Washington, May 1
Do you know that an exoplanet has a day that lasts only eight hours – much quicker than any planet in the solar system as its equator is moving at almost 100,000 kms per hour?
Observations from European Southern Observatory’s Very Large Telescope (VLT) have, for the first time, determined the rotation rate of an exoplanet ‘Beta Pictoris b’ that has been found to have a day that lasts only eight hours.
It is not known why some planets spin fast and others more slowly.
“This first measurement of an exoplanet’s rotation shows that the trend seen in the solar system also holds true for exoplanets. This must be some universal consequence of the way planets form,” explained co-author Remco de Kok.

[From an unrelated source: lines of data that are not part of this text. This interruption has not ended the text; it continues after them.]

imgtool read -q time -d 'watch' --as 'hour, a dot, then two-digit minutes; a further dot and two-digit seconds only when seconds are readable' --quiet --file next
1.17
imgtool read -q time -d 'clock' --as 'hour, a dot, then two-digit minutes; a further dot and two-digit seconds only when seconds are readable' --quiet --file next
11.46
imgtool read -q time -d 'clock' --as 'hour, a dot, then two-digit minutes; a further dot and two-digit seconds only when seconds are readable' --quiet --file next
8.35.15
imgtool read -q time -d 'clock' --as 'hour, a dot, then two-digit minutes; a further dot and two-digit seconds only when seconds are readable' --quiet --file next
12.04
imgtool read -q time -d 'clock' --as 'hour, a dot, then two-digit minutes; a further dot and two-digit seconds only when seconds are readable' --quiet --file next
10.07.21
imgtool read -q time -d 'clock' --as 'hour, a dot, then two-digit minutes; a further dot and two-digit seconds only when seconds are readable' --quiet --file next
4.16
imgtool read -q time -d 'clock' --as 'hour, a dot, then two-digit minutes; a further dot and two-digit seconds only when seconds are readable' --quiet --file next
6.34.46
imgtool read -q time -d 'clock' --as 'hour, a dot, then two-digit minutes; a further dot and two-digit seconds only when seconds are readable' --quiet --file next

This new result extends the relation between mass and rotation seen in the solar system to exoplanets.
In this case, ‘Beta Pictoris b’ is a very young planet, only about 20 million-years old (compared to 4.5 billion years for the earth).
This planet was discovered nearly six years ago and was one of the first exoplanets to be directly imaged.
Over time, the exoplanet is expected to cool and shrink, which will make it spin even faster.
“On the other hand, other processes might be at play that change the spin of the planet. For instance, the spin of the earth is slowing down over time due to the tidal interactions with our moon,” astronomers said.
During the study, the astronomers made use of a precise technique called high-dispersion spectroscopy to split light into its constituent colours – different wavelengths in the spectrum.
This technique is closely related to Doppler imaging which has been used for several decades to map the surfaces of stars.
“The new technique can be used on a much larger sample of exoplanets with the superb resolution,” said Bernhard Brandl, principal investigator of Mid-infrared E-ELT Imager and Spectrograph (METIS).
Similar techniques will allow astronomers to map exoplanets in detail in the future with the European Extremely Large Telescope (E-ELT), he said.